When Soldiers Show Up, Who Are They Really Protecting?

(Spoiler: Usually Not You.)

Imagine this: You walk outside for groceries and there’s a tank parked in front of your local Starbucks. A soldier watches you grab oat milk like you might be hiding an insurrection in your tote bag. Comforting? Or are your ancestors whispering, “Girl, we’ve seen this movie before”?

America has a long, sweaty history of pretending that soldiers on our own streets are just here to help. But every time boots hit the pavement, one question echoes louder than a National Guard rifle at a student protest:

Are they protecting us—or controlling us?

Let’s peel back the patriotic wallpaper and take a little guided tour through 250 years of “Don’t worry, it’s for your safety.”


America Was Born Screaming “Get Off My Lawn” at Redcoats

1770, Boston: British soldiers shoot five colonists for the crime of yelling and maybe throwing snowballs. The PR department dubbed it a “Massacre” (accurate), and it burned into our national brainstem: soldiers pointing guns at civilians is rarely a sign of liberty.

It wasn’t just a skirmish—it was the spark that lit a revolution, and the reason we got real jumpy about standing armies ever since. That gunpowder paranoia got baked into our laws. Spoiler: we’ve ignored it almost ever since.


The 19th Century—Now With Extra Violence

America’s young government wasted no time flipping the script:

  • Whiskey Rebellion (1794): Farmers didn’t want to pay taxes. Washington sent troops. Guess who blinked first?
  • Draft Riots (1863): Mostly poor folks didn’t want to fight a rich man’s war. Troops killed 100+ civilians in New York.
  • Labor Strikes (1877–1914): When workers asked not to die in factories, the government said, “Cool motive, here’s a bayonet.”

In each case, the troops weren’t protecting people—they were protecting power. You don’t need a PhD to see the pattern: the government sent in soldiers when the poor got too loud.


20th Century—Same Boots, New Excuses

  • Bonus Army (1932): Broke WWI veterans begged for benefits. The U.S. Army charged them on horseback. Tanks. Bayonets. Two dead.
  • Kent State & Jackson State (1970): Students protested war. Soldiers shot to kill. It was “order,” if you define order as “dead teenagers.”
  • Urban Riots (1960s–1992): Troops rolled into cities. Some felt safer. Many more were brutalized or killed. Law and order, baby!

Every time the country cracked under pressure, the government pulled out its favorite Band-Aid: boots and bullets. Not empathy. Not reform. Control.


Brief Glimpses of Not Being the Worst

  • Little Rock (1957): Eisenhower sent the 101st Airborne not to silence protest, but to protect nine Black teenagers.
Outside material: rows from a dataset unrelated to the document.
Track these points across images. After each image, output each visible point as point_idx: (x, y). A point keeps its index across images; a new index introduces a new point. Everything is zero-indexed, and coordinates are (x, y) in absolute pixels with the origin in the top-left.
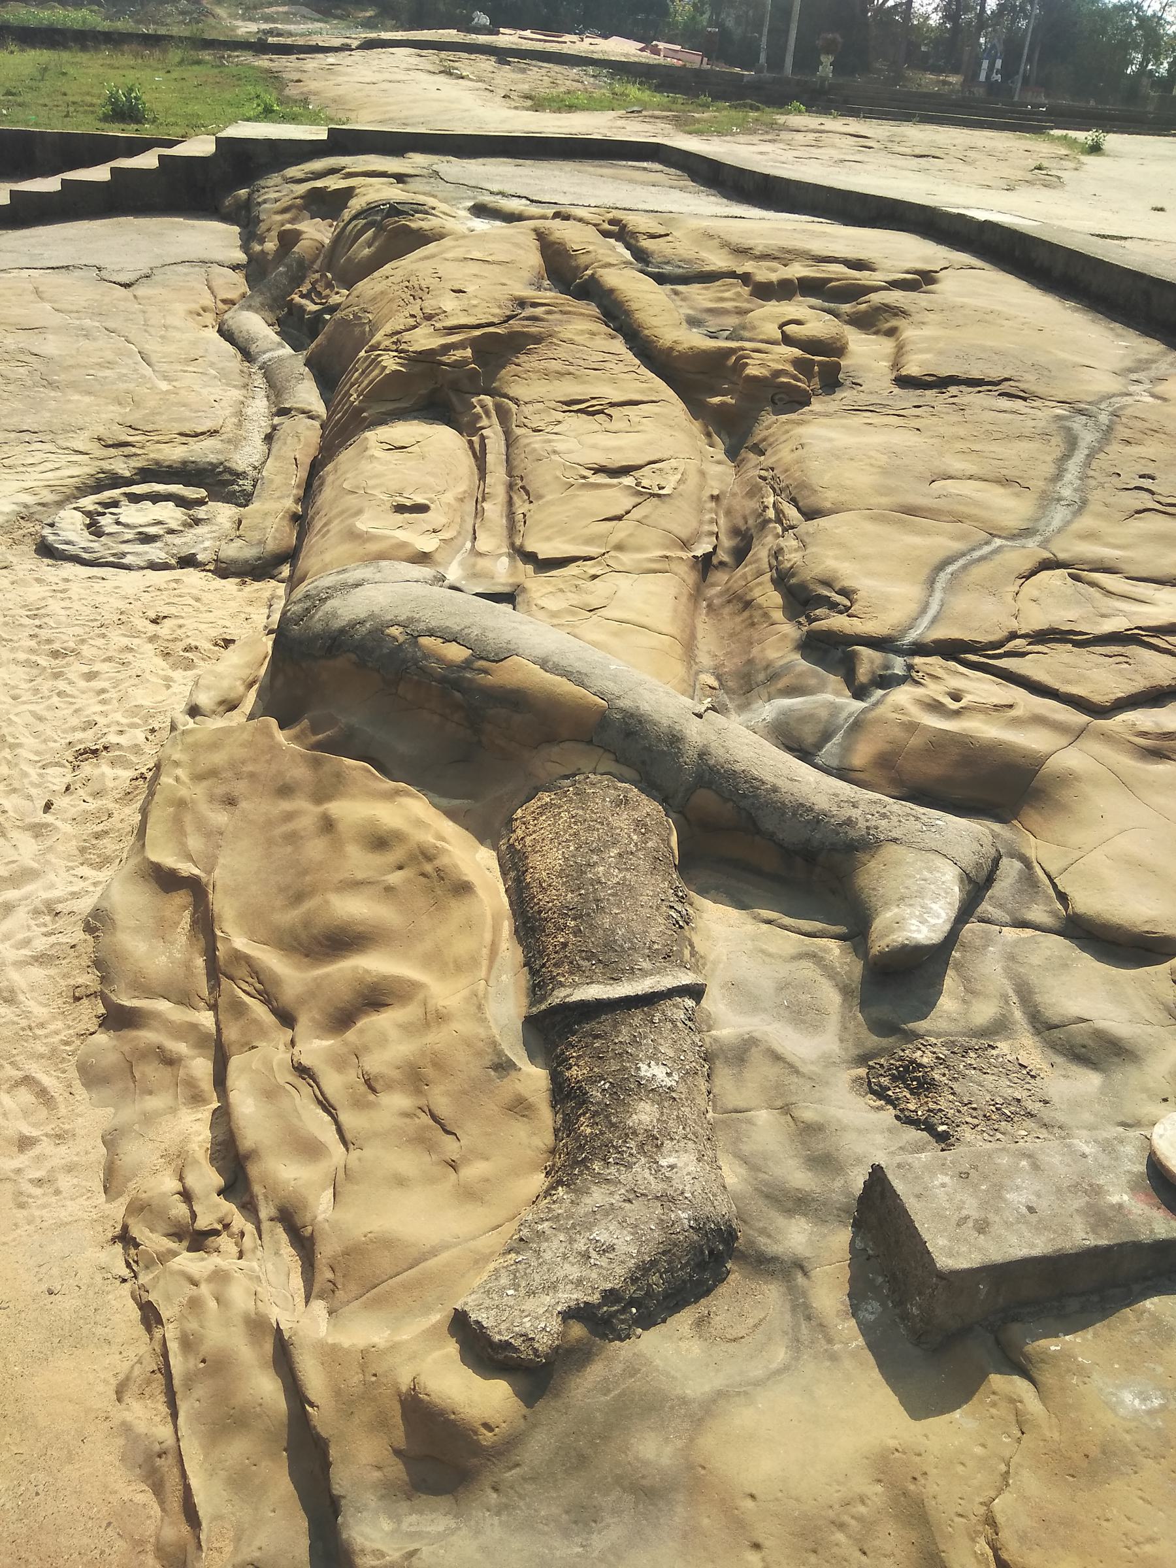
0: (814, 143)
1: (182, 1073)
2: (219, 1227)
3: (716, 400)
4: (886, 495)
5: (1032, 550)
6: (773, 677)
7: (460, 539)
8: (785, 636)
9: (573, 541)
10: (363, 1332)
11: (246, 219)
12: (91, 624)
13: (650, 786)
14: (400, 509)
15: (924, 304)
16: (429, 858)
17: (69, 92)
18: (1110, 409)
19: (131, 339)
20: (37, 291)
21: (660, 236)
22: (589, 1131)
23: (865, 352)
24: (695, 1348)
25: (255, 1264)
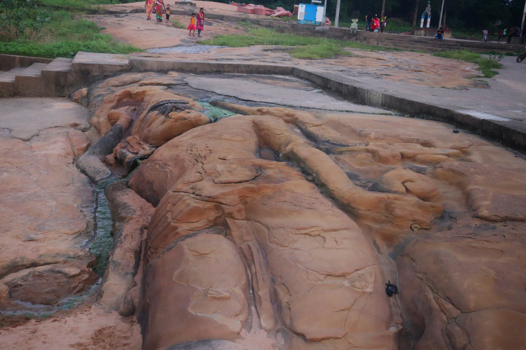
11: (86, 102)
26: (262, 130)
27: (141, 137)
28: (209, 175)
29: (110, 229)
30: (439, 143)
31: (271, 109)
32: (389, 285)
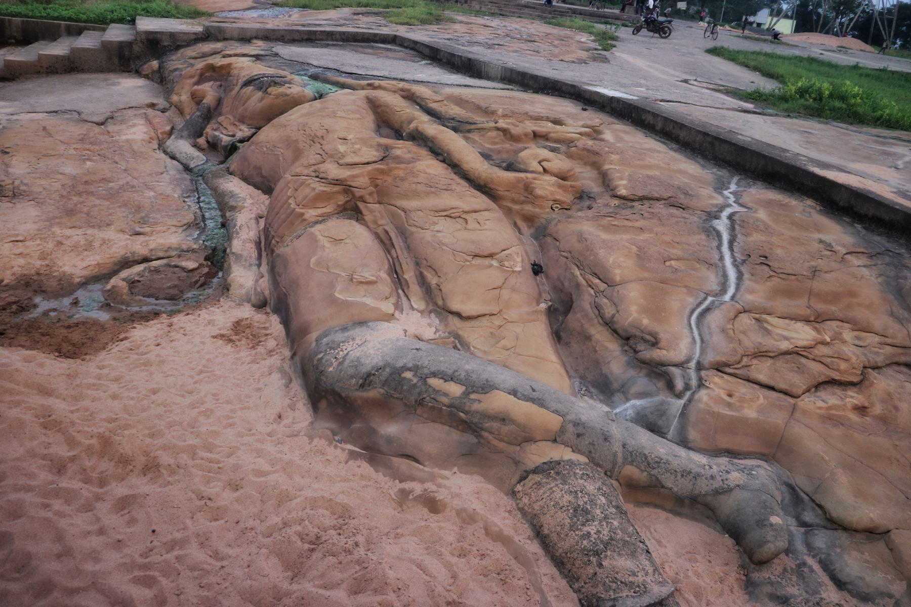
26: (379, 106)
27: (235, 117)
28: (331, 156)
29: (220, 220)
30: (570, 121)
31: (383, 83)
32: (534, 265)
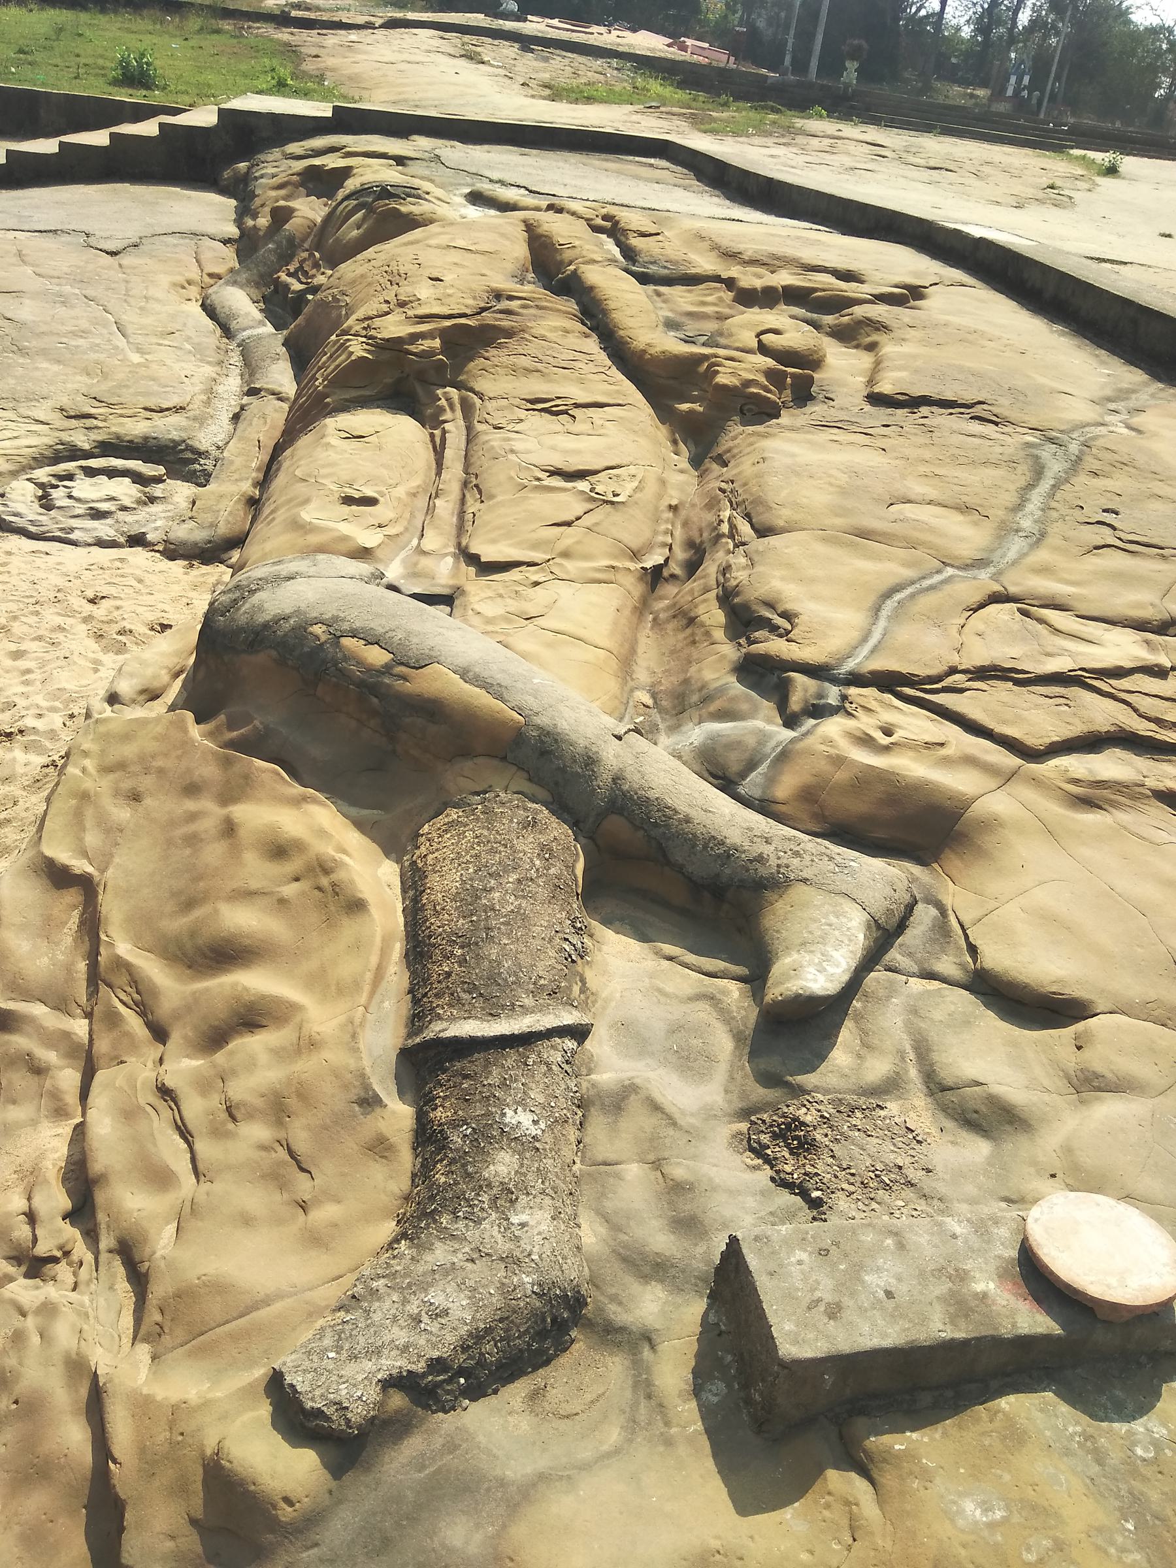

Actual justice in uniform.
  • Selma (1965): Johnson used troops to stop racist mobs from tearing marchers apart. Again, rare moment of constitutional clarity.
  • Katrina (2005): Relief troops saved lives, even if FEMA was cosplaying incompetence.
  • Post-9/11 (2001): Troops at airports felt like security—for about 10 minutes, until the surveillance state ballooned like a radioactive tick.

These moments worked because they flipped the usual power dynamic: troops shielded the vulnerable instead of threatening them.

But let’s not get too misty-eyed—these were the exceptions. History treated them like flukes.


2025 – The New Boss Is the Same as the Old Boss

Fast forward to now. Troops deployed in:

  • Los Angeles
  • Portland
  • D.C.
  • Memphis
  • Chicago

All under the banner of “emergency” and “law and order.”

Here’s the reality:

  • Lawsuits say it’s illegal.
  • Judges agree.
  • Citizens are injured.
  • The communities “protected” are the ones being surveilled and stomped.

This isn’t Little Rock. This isn’t Selma. This isn’t even Katrina. This is cosplay fascism on a Red Bull drip.


The Pattern: Always the Same

  1. The government says “Don’t worry, we’re here to help.”
  2. Civilians bleed.
  3. Trust dies. Again.

The Real Question Isn’t ‘Can They Keep Order?’—It’s Whose Order They’re Keeping.

Yes, troops can bring order. They’ve been doing it for centuries.

But is it the order of rights being protected?
Or the order of mouths being shut?

In 1770, it was a massacre. In 1957, a miracle. In 2025… we’re teetering. Again.

The boots are on the ground. The question is: are they here to help you up—or hold you down?